#### Your goal:
Only the lines from the one containing "un poco más" through the one containing "forma de poder" should be printed, exactly as they appear below, with both ends included.

══════════

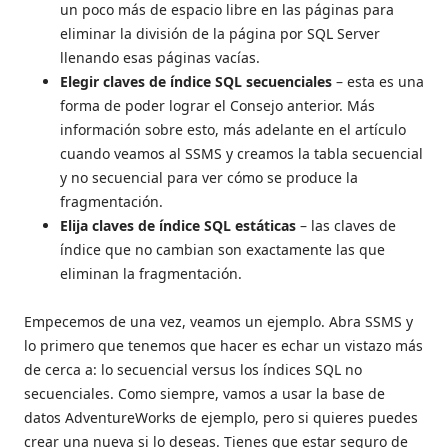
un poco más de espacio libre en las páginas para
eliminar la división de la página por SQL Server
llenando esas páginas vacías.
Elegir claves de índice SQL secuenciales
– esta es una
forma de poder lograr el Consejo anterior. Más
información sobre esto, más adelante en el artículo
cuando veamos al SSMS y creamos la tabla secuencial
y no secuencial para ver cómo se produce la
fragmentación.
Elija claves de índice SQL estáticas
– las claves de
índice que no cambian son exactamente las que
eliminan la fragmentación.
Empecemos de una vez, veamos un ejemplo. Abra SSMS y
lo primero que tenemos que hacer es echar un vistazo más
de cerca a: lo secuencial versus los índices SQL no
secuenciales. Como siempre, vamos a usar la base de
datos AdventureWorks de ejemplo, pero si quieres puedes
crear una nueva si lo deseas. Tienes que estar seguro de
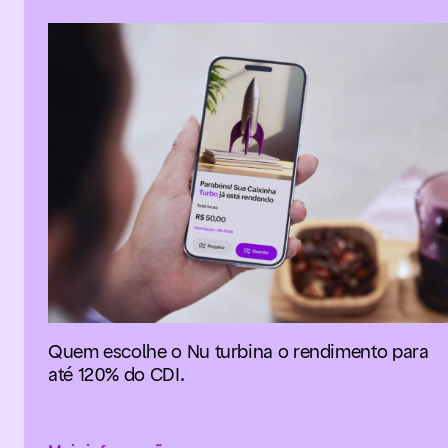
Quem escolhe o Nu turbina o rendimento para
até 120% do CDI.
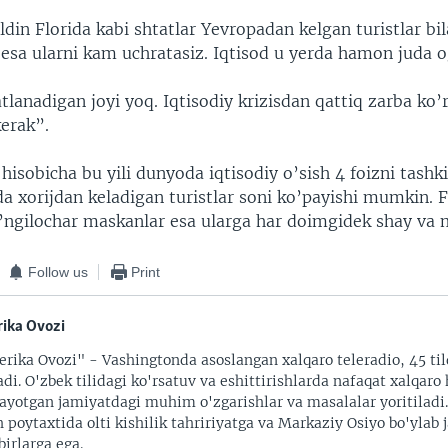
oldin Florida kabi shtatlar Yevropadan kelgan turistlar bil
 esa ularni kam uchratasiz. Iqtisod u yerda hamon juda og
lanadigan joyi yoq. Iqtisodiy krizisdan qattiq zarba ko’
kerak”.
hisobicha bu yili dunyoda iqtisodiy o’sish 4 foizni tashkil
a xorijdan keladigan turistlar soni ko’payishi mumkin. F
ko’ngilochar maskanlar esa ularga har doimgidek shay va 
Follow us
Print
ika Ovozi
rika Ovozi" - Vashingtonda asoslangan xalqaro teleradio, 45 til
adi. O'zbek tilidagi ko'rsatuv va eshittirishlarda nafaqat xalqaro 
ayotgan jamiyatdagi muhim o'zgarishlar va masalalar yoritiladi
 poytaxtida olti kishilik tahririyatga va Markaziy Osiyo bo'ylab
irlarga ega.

══════════

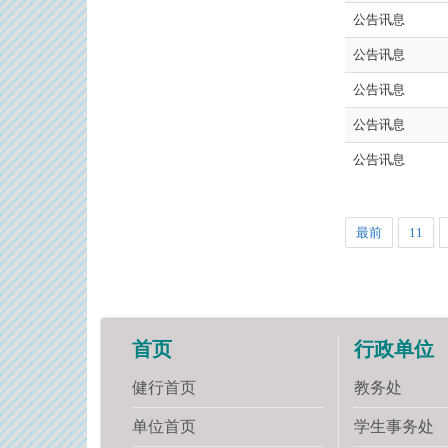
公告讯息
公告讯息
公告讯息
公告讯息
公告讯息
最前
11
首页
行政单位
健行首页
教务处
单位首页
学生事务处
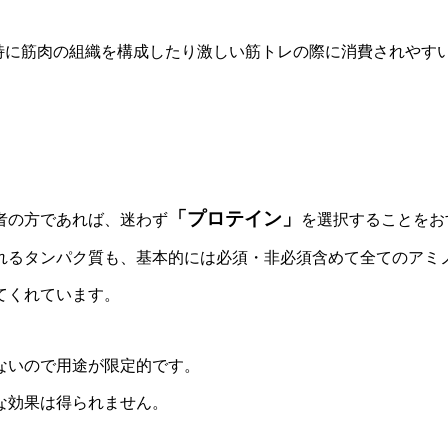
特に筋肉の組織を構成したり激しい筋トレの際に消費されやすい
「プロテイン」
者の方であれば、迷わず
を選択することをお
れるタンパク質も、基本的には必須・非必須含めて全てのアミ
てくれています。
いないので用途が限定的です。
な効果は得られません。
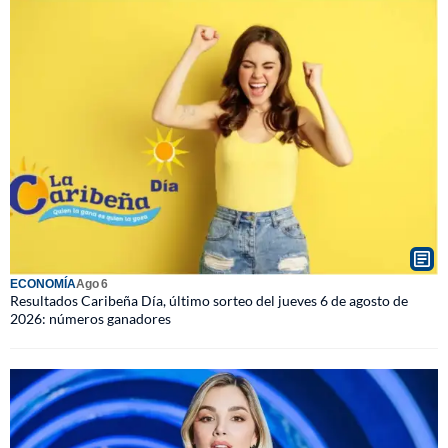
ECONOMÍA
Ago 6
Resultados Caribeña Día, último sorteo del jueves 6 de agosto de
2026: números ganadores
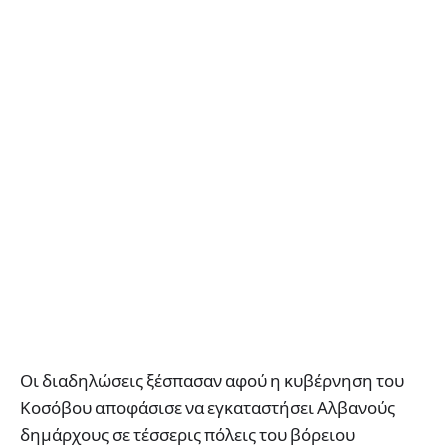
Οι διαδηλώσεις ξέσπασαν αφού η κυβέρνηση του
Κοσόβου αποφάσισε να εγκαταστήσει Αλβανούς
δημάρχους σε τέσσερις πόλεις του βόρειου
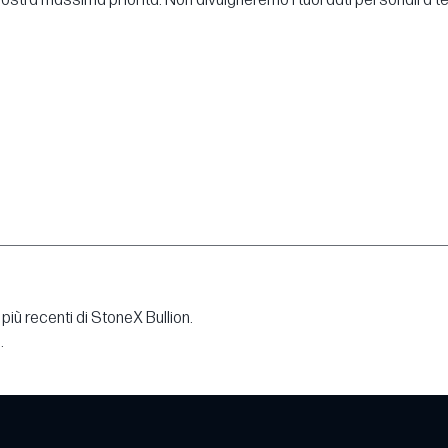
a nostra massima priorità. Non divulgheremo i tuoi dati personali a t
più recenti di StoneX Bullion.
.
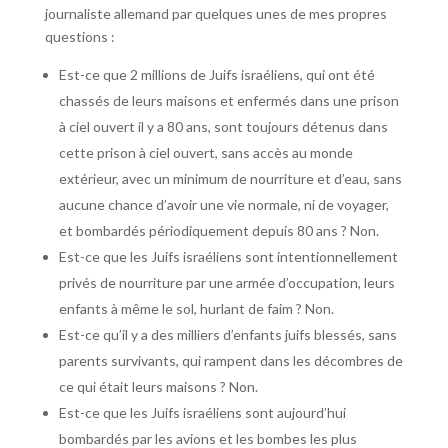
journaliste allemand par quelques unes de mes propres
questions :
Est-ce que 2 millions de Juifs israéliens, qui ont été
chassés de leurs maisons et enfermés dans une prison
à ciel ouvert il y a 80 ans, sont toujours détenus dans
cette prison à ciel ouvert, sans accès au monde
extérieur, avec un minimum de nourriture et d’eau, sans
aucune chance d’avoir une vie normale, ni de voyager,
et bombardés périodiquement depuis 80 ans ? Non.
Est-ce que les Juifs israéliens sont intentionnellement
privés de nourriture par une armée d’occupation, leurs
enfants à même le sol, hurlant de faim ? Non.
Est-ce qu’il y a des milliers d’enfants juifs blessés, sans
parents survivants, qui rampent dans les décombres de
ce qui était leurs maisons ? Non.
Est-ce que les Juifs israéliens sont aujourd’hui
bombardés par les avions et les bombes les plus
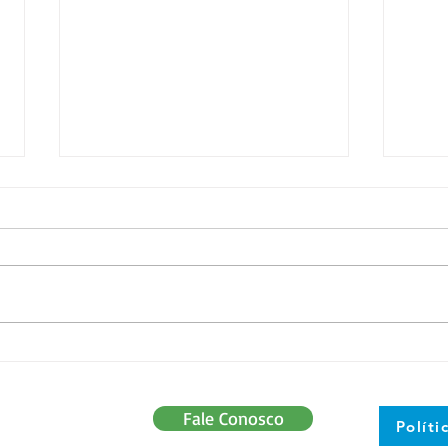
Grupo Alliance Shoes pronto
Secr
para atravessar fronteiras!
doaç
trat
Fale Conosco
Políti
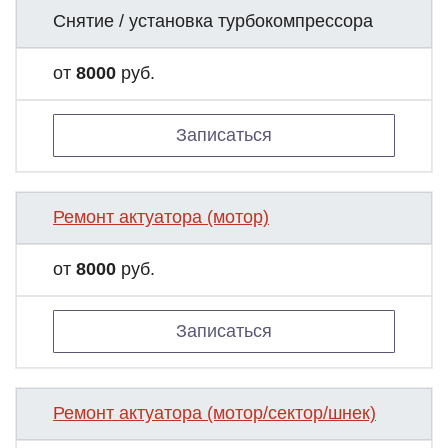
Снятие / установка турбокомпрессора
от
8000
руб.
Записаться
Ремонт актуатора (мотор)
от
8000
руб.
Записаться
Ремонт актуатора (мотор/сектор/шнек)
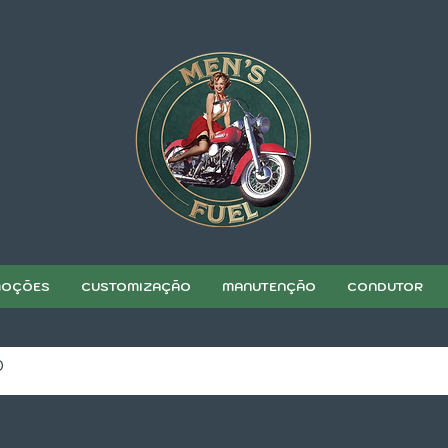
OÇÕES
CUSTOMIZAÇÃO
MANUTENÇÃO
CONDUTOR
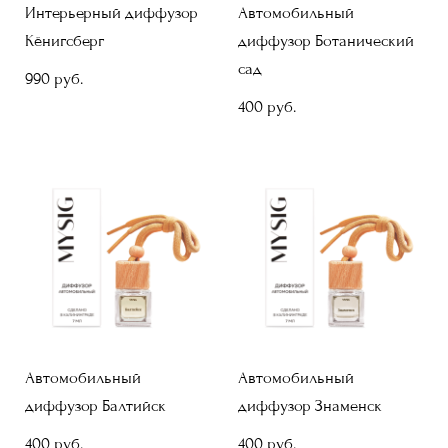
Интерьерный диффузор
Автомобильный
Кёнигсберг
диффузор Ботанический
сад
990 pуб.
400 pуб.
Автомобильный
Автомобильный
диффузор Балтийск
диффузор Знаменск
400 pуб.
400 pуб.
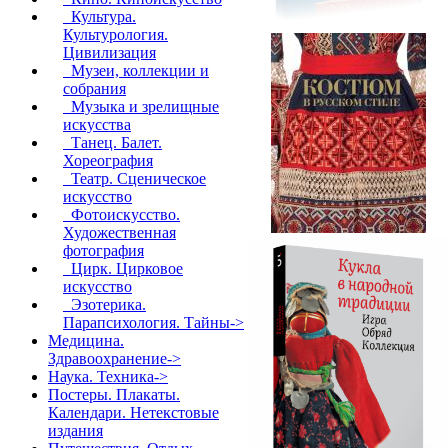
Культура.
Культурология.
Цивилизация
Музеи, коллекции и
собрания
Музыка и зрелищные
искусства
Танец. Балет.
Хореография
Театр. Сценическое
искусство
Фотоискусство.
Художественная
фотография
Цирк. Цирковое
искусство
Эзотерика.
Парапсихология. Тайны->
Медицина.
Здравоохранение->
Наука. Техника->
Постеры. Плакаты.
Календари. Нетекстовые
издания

══════════

#### Response for this exercise:
un poco más de espacio libre en las páginas para
eliminar la división de la página por SQL Server
llenando esas páginas vacías.
Elegir claves de índice SQL secuenciales
– esta es una
forma de poder lograr el Consejo anterior. Más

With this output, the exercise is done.